Durante entrevista ao AC24Cast, ele afirmou que o primeiro passo é abrir diálogo direto com lideranças do agronegócio acreano, incluindo o presidente da Federação da Agricultura e Pecuária do Estado do Acre (FAEAC), Assuero Veronez, além de representantes dos produtores de grãos.
“Acho que precisamos falar com Assuero, com esse grupo ligado à agropecuária e aos produtores de grão do estado. O maior problema é que todo mundo espera a vegetação florar para passar veneno. Parece que é de propósito. É só passar um pouco antes ou quando a flor fecha”, afirmou.
Segundo ele, ajustes simples no momento da aplicação poderiam reduzir drasticamente os danos às abelhas.
“Quando está no auge da florada é praticamente sempre quando passam o veneno. Alguns produtos são permitidos pela fiscalização brasileira, mas existem formas corretas de aplicar, respeitar o horário, o vento. Se fizer isso, podemos resolver pelo menos 80% do problema”, defendeu.
Decisão de Estado, não de governo
Forneck também criticou a postura do poder público estadual e disse que o enfrentamento da questão precisa deixar de ser pontual e se transformar em política permanente.
“O governo do Acre não tem sido parceiro e nem tem estrutura. Isso precisa ser decisão política de Estado, não de governo. Precisa ser incorporado nas estruturas do Estado o controle dos defensivos agrícolas”, declarou.

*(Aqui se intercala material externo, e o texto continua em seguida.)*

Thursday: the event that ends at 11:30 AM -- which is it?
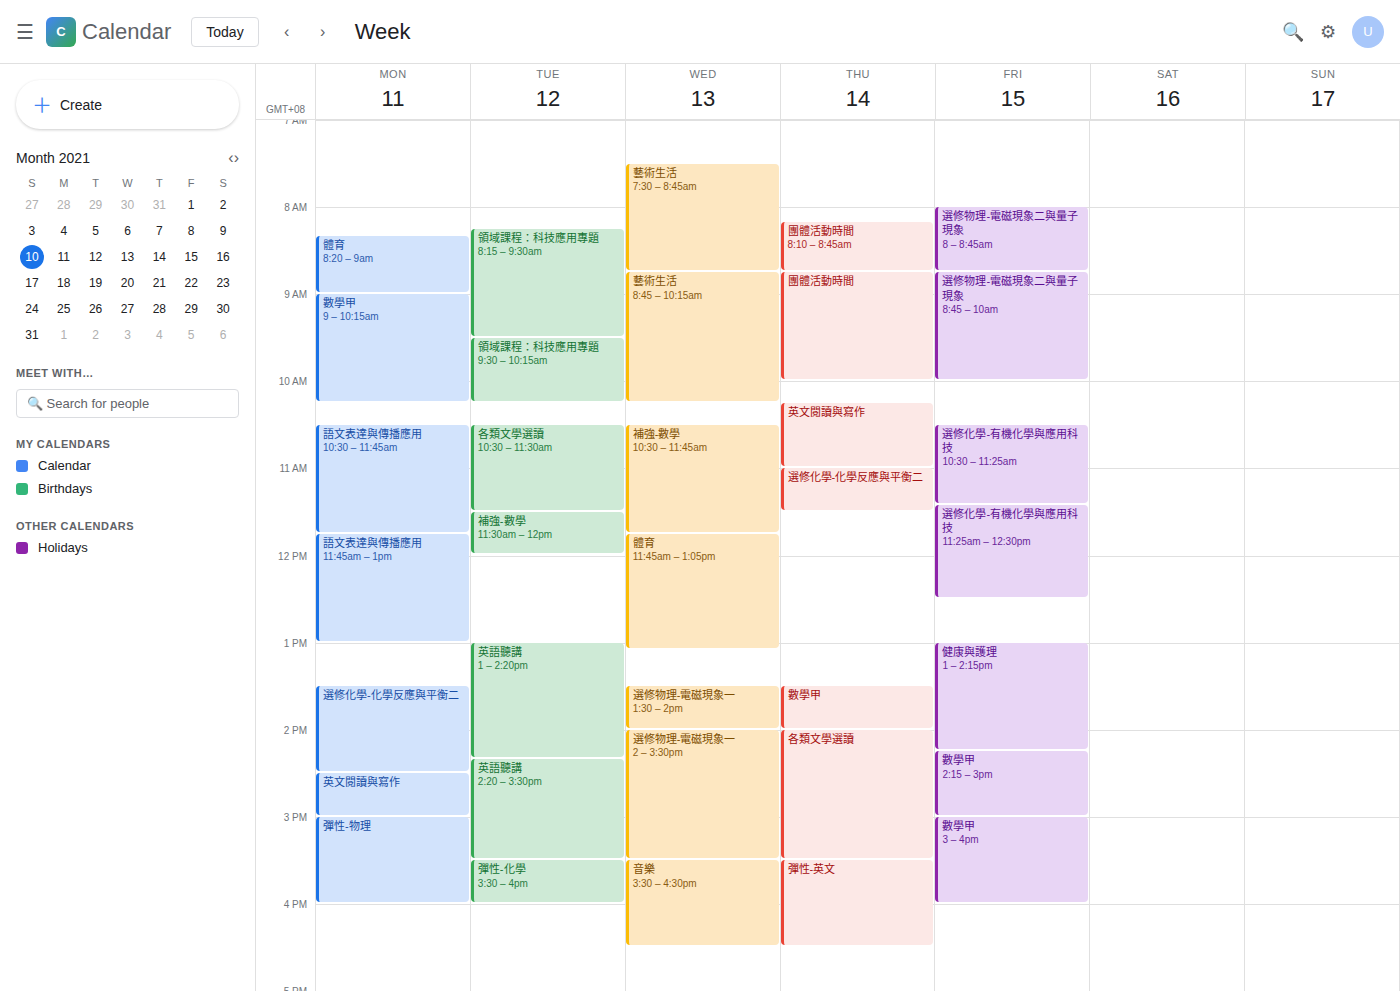
"選修化學-化學反應與平衡二"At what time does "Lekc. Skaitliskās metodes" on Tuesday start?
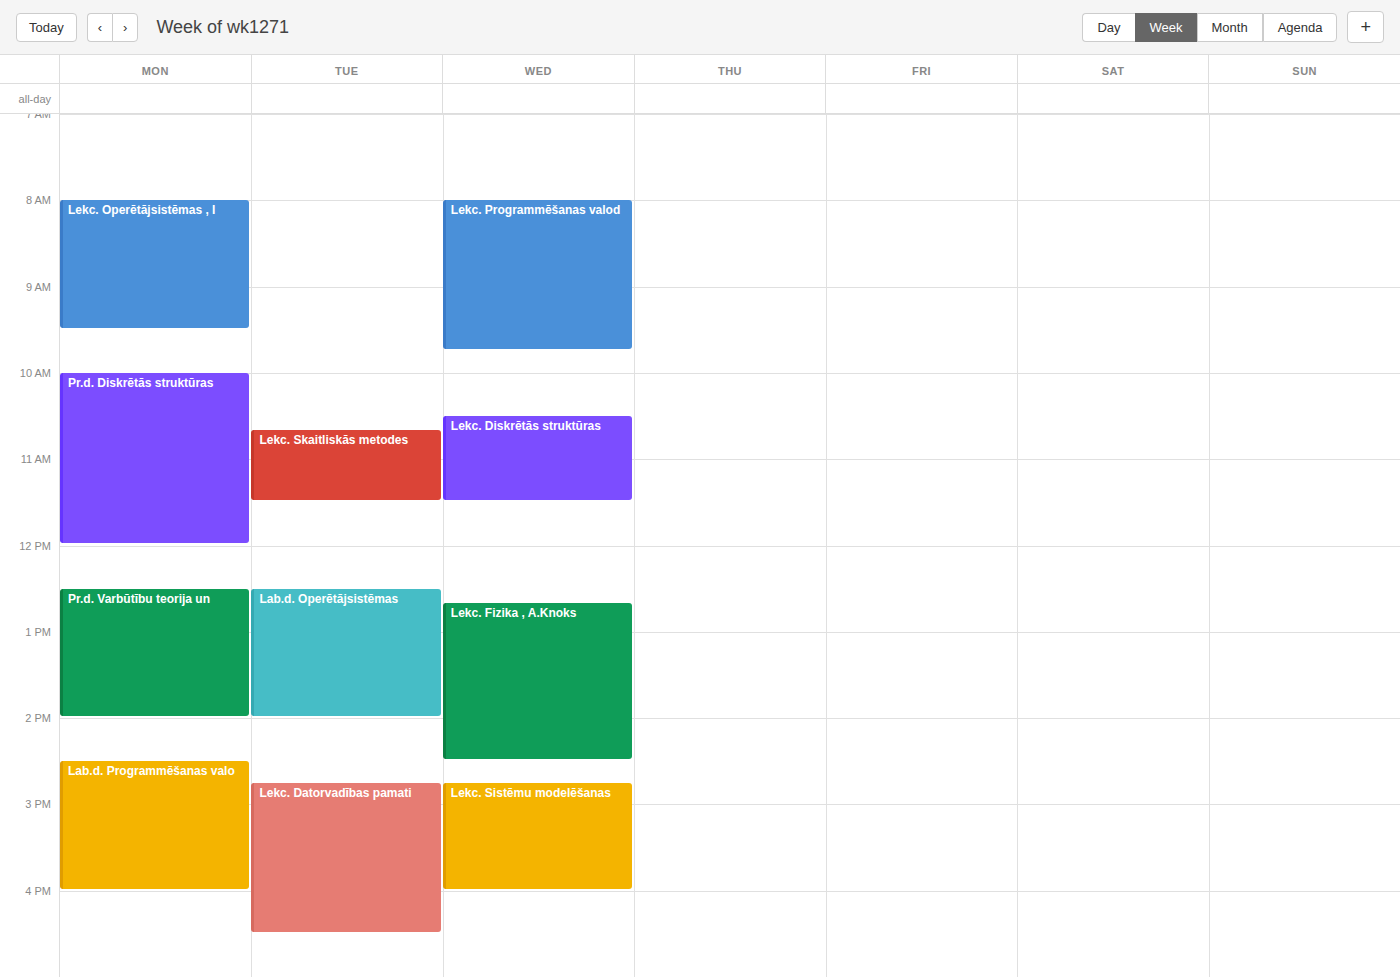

Ele reconhece que há técnicos capacitados no Acre e que o avanço é possível, desde que haja articulação entre instituições e setores produtivos.
“Tem técnicos no estado com essa preocupação. Dá para avançar nisso”, avaliou.
Pequenos produtores desistem
O apicultor alertou ainda para o abandono da atividade por parte de pequenos produtores, que não conseguem se recuperar após perdas provocadas pela contaminação.
“Muitos apicultores desistiram. Para continuar você precisa gostar muito, ter paixão e ter uma estrutura mínima para recomeçar. O pequeno produtor não tem essa condição”, lamentou.
A proposta de Forneck aponta para a construção de um pacto estadual envolvendo produtores de grãos, pecuaristas, apicultores, órgãos ambientais e o governo, com foco em calendário de aplicação, cumprimento rigoroso das normas técnicas e fortalecimento da fiscalização.
O debate coloca em evidência a necessidade de conciliar produtividade agrícola com preservação dos polinizadores, considerados fundamentais para a sustentabilidade da produção no Acre.